Bridget’s daughter, Lois, had a cleft lip and palate: ‘It sounds awful, but I didn’t even know what this was. I’d never seen it before. John hadn’t, either, so we thought it was something dreadful, and that she’d never be normal.’
PART OF THE insidious nature of many genetically transmitted diseases, like cystic fibrosis (CF), is that one or both parents can be a carrier of the disease and not know it. It can pass undetected from generation to generation, and only when two carriers of the defective gene have a child does the disease come to light. Vicky’s son, Anthony, was diagnosed at birth: ‘I was lucky in a way because Anthony was born with a bowel blockage, which is one of the indications of CF, so he was diagnosed early. We knew what we were dealing with right from the start.’
FOR OTHER parents, the illness or the diagnosis are more uncertain.

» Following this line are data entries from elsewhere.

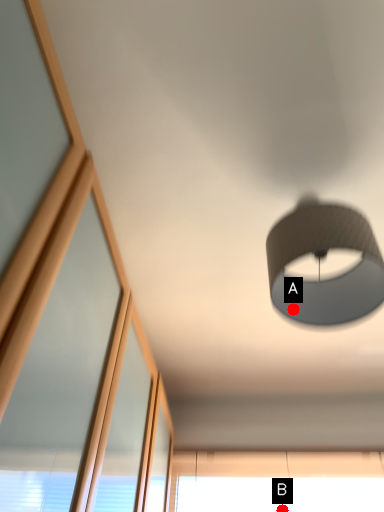
Question: Two points are circled on the image, labeled by A and B beside each circle. Which point is closer to the camera?

Choices:
 (A) A is closer
 (B) B is closer

Answer: (A)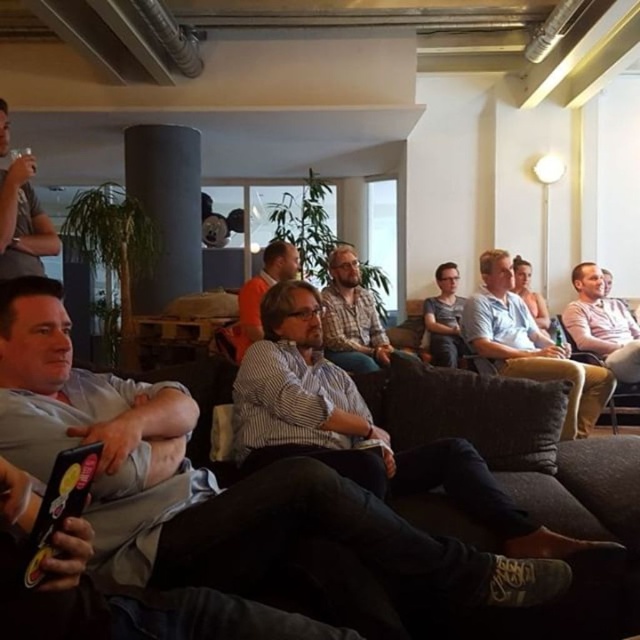
Question: Which of the following is the closest to the observer?

Choices:
 (A) striped shirt at center
 (B) matte white shirt at center
 (C) matte gray shirt at upper left
 (D) plaid shirt at center

Answer: (C)

Question: Does striped cotton shirt at center have a greater width compared to plaid shirt at center?

Choices:
 (A) no
 (B) yes

Answer: (B)

Question: Which object is the closest to the gray cotton shirt at left?

Choices:
 (A) plaid shirt at center
 (B) pink cotton shirt at right
 (C) matte gray shirt at center

Answer: (A)

Question: Does striped shirt at center have a lesser width compared to matte white shirt at center?

Choices:
 (A) yes
 (B) no

Answer: (B)

Question: Does striped cotton shirt at center have a lesser width compared to plaid shirt at center?

Choices:
 (A) no
 (B) yes

Answer: (A)

Question: Which object is the closest to the striped shirt at center?

Choices:
 (A) plaid shirt at center
 (B) gray cotton shirt at left
 (C) matte white shirt at center

Answer: (A)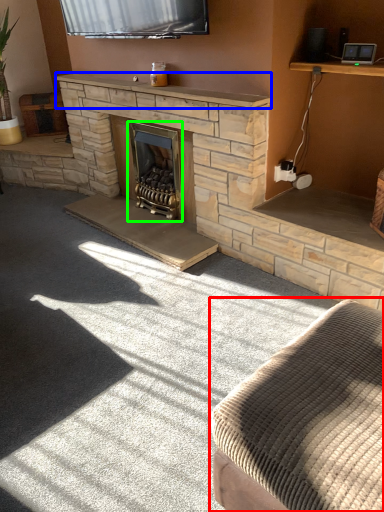
Question: Which is nearer to the studio couch (highlighted by a red box)? mantle (highlighted by a blue box) or wood burning stove (highlighted by a green box).

Choices:
 (A) mantle
 (B) wood burning stove

Answer: (A)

The doctors didn’t diagnose Mary’s daughter Katie at first: ‘They went out and told Michael, who was waiting in the corridor, that we had a little girl and everything was fine, so of course, he couldn’t wait, didn’t even wait for me to come out of theatre, he went off and called his mum and my mum, and other people who had been waiting to hear the news, and it was only the next day that they came back to us and said things weren’t so good after all. Well, we’d already suspected – nothing definite, but there was something … And then when they came hack and said she had Down’s, well, we had her by then, and we loved her, so the worst thing was Michael having to go and phone everyone back again and tell them that things weren’t quite so wonderful after all. But we knew her then, so it was different.’

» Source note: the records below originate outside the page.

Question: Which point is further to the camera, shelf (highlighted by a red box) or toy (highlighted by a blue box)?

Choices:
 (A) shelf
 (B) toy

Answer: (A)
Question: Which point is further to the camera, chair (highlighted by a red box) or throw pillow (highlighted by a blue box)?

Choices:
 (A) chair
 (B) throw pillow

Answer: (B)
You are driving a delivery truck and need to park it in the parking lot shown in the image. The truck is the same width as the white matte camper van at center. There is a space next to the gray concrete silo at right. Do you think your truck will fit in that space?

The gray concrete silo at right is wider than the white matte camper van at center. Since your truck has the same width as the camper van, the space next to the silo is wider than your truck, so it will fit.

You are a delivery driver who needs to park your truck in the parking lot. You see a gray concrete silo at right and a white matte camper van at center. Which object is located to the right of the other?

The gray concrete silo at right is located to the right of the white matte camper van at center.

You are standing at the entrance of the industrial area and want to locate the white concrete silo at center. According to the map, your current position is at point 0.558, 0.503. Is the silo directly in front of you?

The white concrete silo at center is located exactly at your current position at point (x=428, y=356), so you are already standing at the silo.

Stephen’s reaction seems dramatic, but is quite typical: ‘I didn’t want to touch her, I didn’t want to pick her up. All I could think of was that there was something wrong with her heart, and I felt like she was made of glass. She wasn’t mine. That’s all I could think. She wasn’t the baby I expected to have.’
IF YOUR BABY has been born with a disability, then you may well feel confused and resentful. More: you may feel angry, bitter, cheated. You may not even know how you feel except that you don’t feel right.

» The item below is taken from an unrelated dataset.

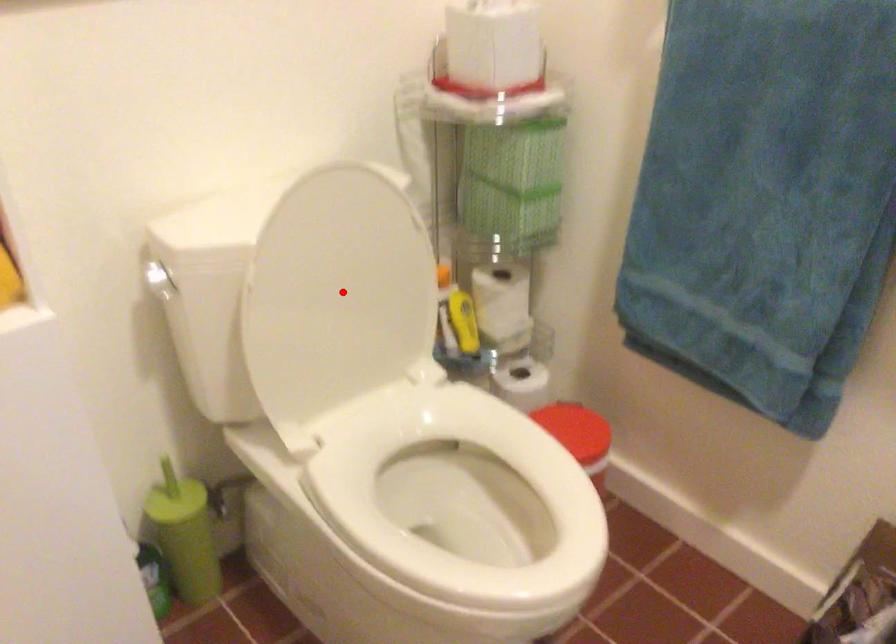
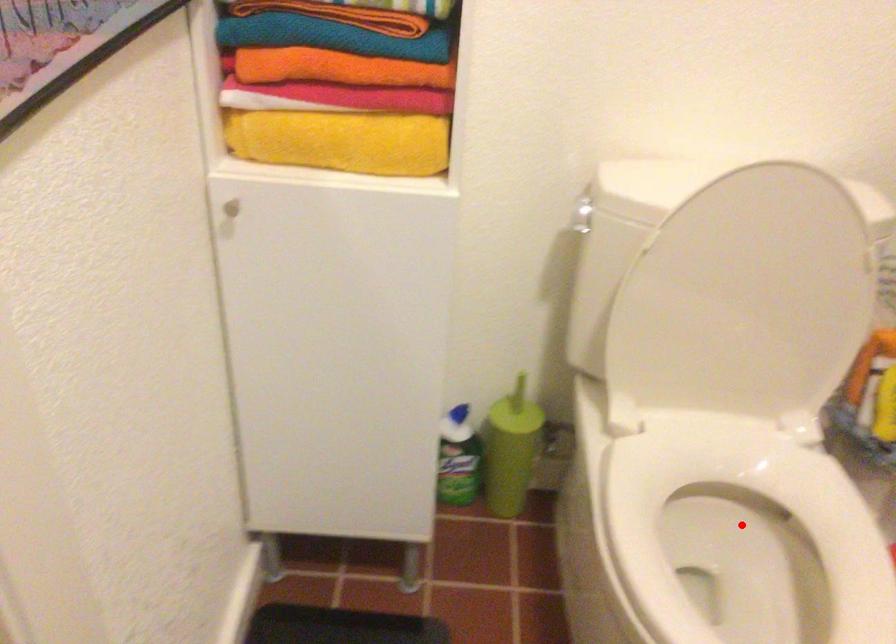
I am providing you with two images of the same scene from different viewpoints. A red point is marked on the first image and another point is marked on the second image. Are the points marked in image1 and image2 representing the same 3D position?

During this sad time, there is no right or wrong way to feel. Allow yourself time to come to terms with your feelings, and don’t think that this will happen overnight.
One of the main things you need, if you are struggling to come to terms with the child you have rather than the child you thought you were going to have, is information. The Directory at the end of this book gives details of many organisations who are there to offer you advice and support, and will help you through any difficulties, often by putting you in touch with other parents who have been through similar experiences. Other parents are often all too willing to help; they know what it is like. They know, better than anyone else, what you are going through. Make the most of them. But take it slowly …
Mary and Vicky express their inability to see beyond their own grief and shock: ‘Yes, we needed a lot of information, but there was also so much going on, every day, that we couldn’t take all the information in.’
‘I wasn’t coping on any level – physically, spiritually, emotionally. And I couldn’t read a Factsheet, the words didn’t make sense.’
Remember: Everyone needs to take the time they need. You know your needs. Take your time.
Learning to adjust to the reality of your baby’s condition also takes time, as Stephen and Bridget discovered: ‘Sometimes I felt really protective towards her, other times, if someone had come in and asked me if I wanted her taken away, I’d have said yes. And I’d have never looked back. But they didn’t come in. And then she was mine.’